Você finalmente haverá de nos perdoar, então, por gastarmos um troco além do razoável para ter várias bolsas, de diferentes cores, tamanhos e materiais. Sabe, quanto mais diversificado o estoque, mais marcante e intensa fica a nossa existência. É instintivo, precisamos estar quites com nossa porção pré-histórica. Posso imaginar a mulher paleolítica arrancando sorrateira e discretamente uns pedaços da cama de bambu do seu amado, para cerzir uma nova bolsa esportiva e ecologicamente correta. Deveria ser perdoada.

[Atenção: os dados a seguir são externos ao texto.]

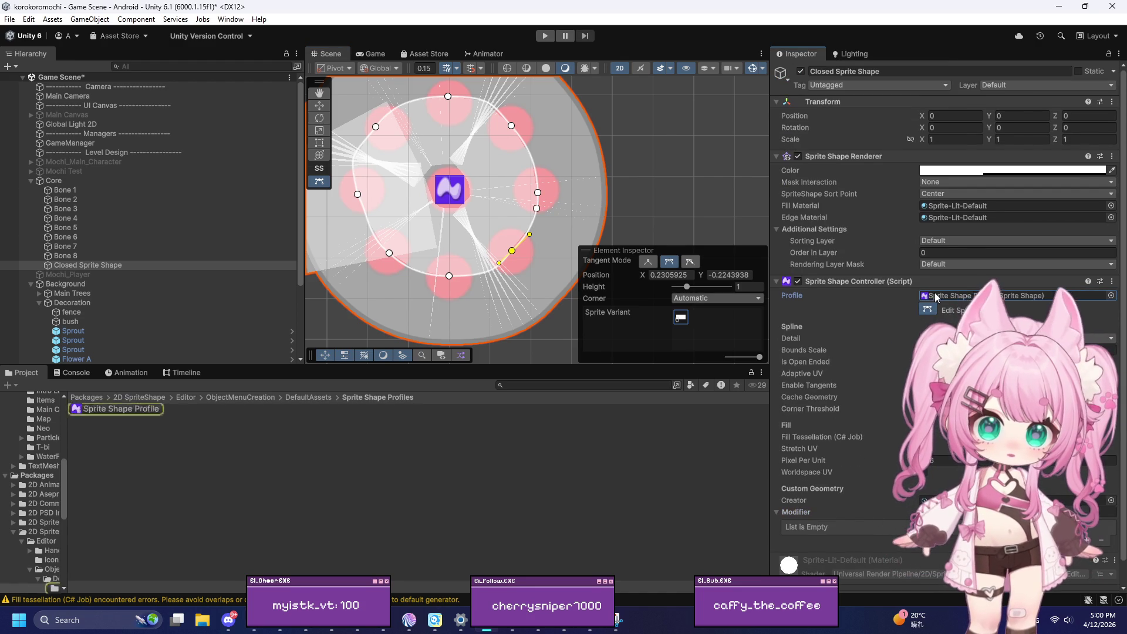
key("Delete")
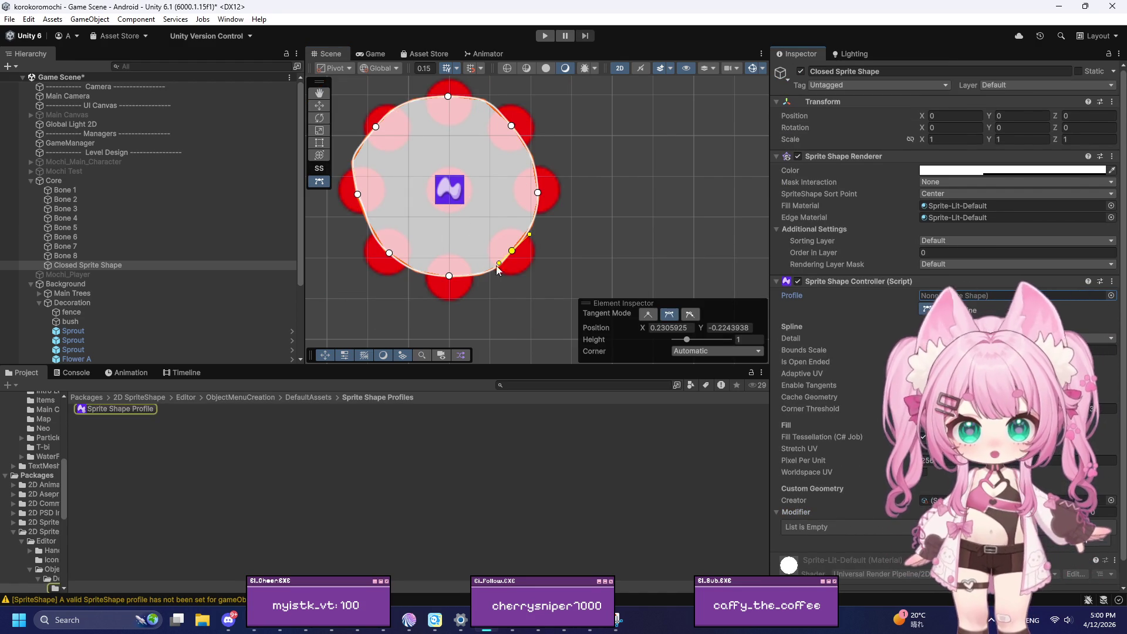
scroll(400, 197, "up", 1)
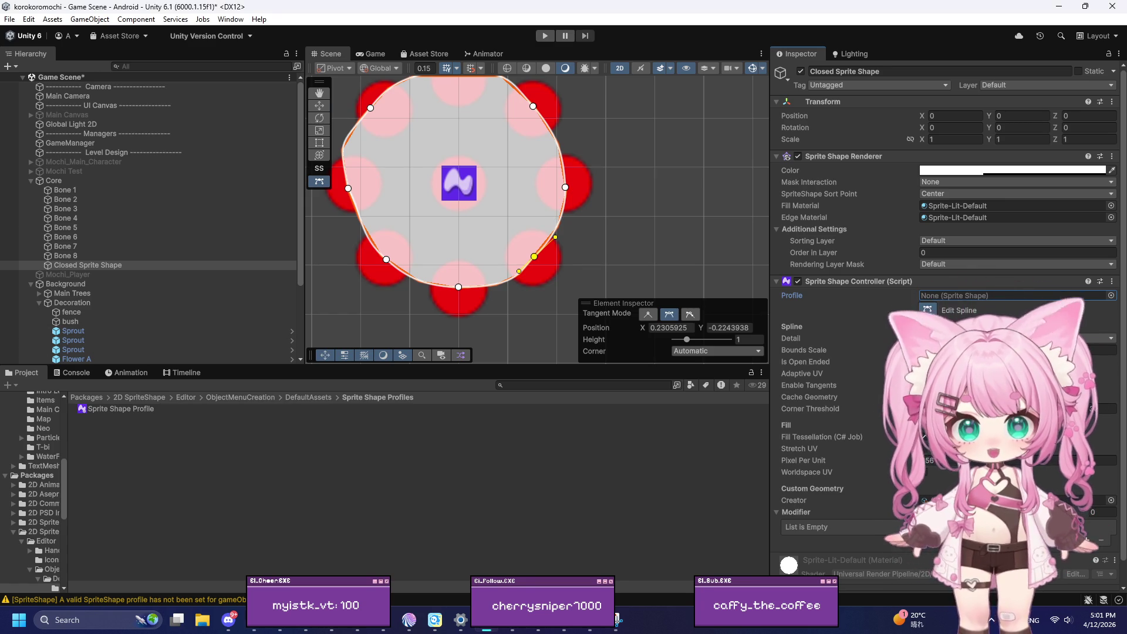
Step: Nudge the left spline point to about (-0.32, 0.003) with Continuous tangents
left_click(564, 206)
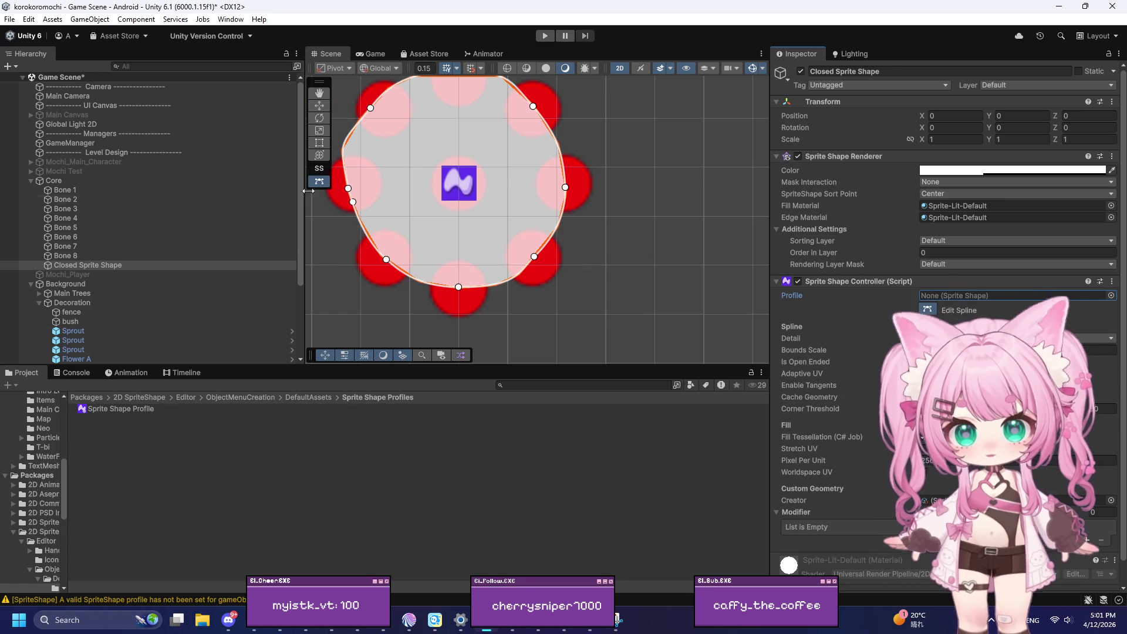
left_click_drag(348, 189, 354, 182)
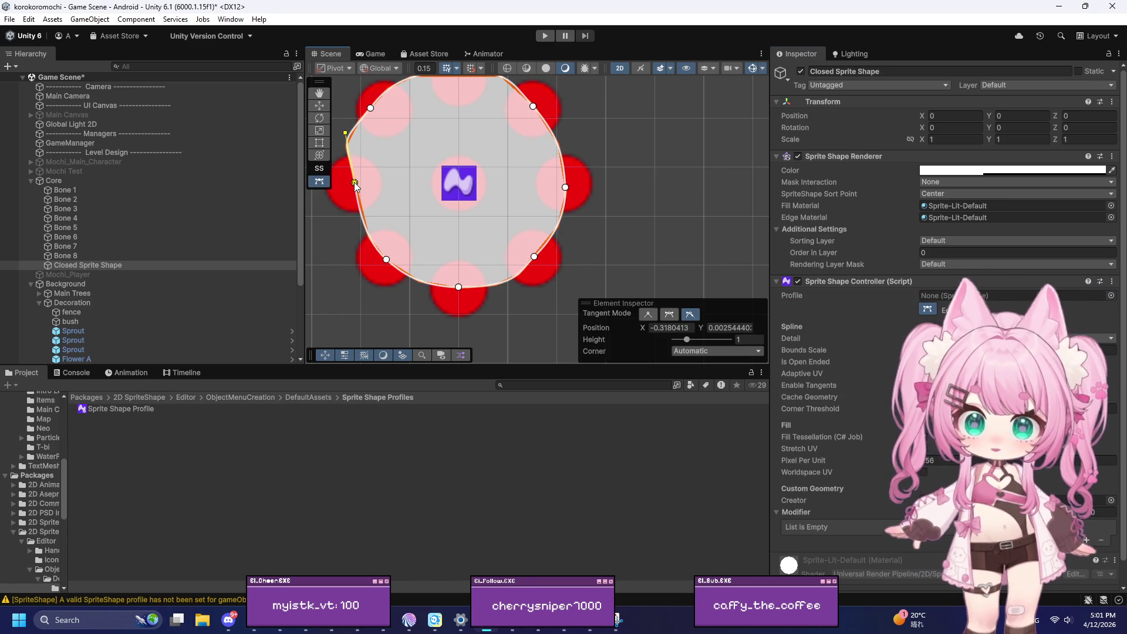
left_click(667, 317)
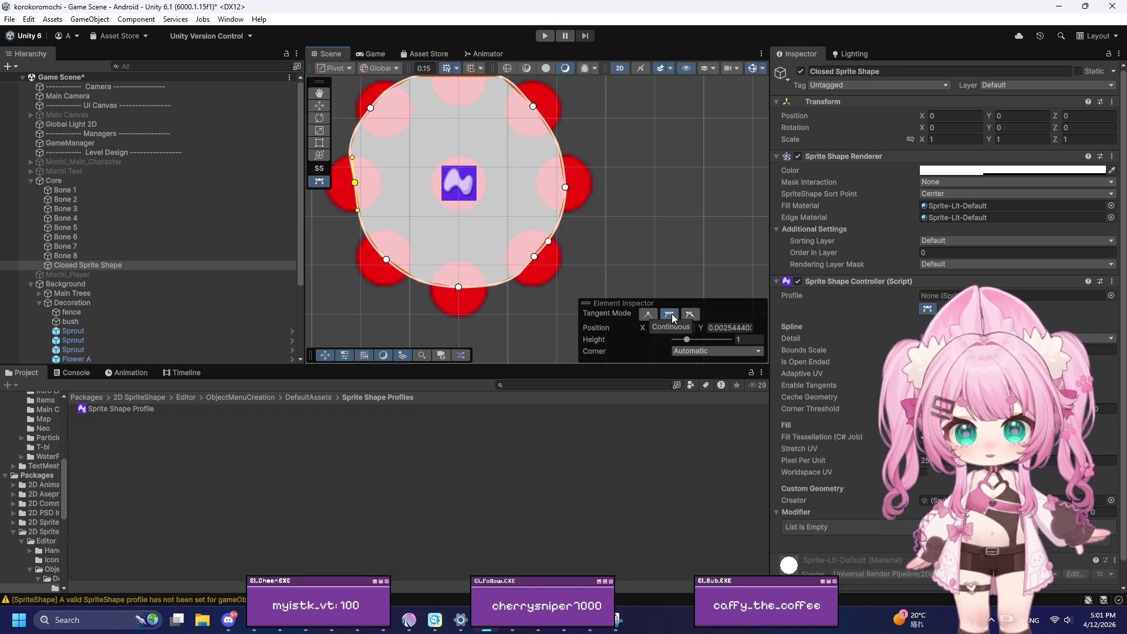
Step: Nudge the upper-left point, then read Bone 1's Y position of 0.32
left_click_drag(368, 107, 382, 107)
scroll(480, 191, "down", 3)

Acaso instinto primitivo tem a ver com razão? Não venha agora, após seiscentos mil anos, questionar a importância das nossas bolsas. Há um mundo ali dentro e uma história por trás. Use seu raciocínio masculino objetivo e evoluído e simplesmente aceite. Já aproveite pra guardar ali sua carteira. Mas de olhos fechados. E com cuidado pra não se machucar no estilete que deve estar num dos compartimentos da esquerda.

Tatiana Druck
Crônica - 2o lugar Concurso Mário Quintana 2009

Um comentário:

  1. Pelo visto, não fazia muito sentido o que diziam os ladrões das histórias em quadrinhos ("a bolsa ou a vida!"). A bolsa parece ser a vida, inseparável dela - ou, pelo menos, um resumo, uma vida concentrada. Uma selfie, só que mais reveladora, mais complexa, com mais camadas (e bota mais camadas nisso).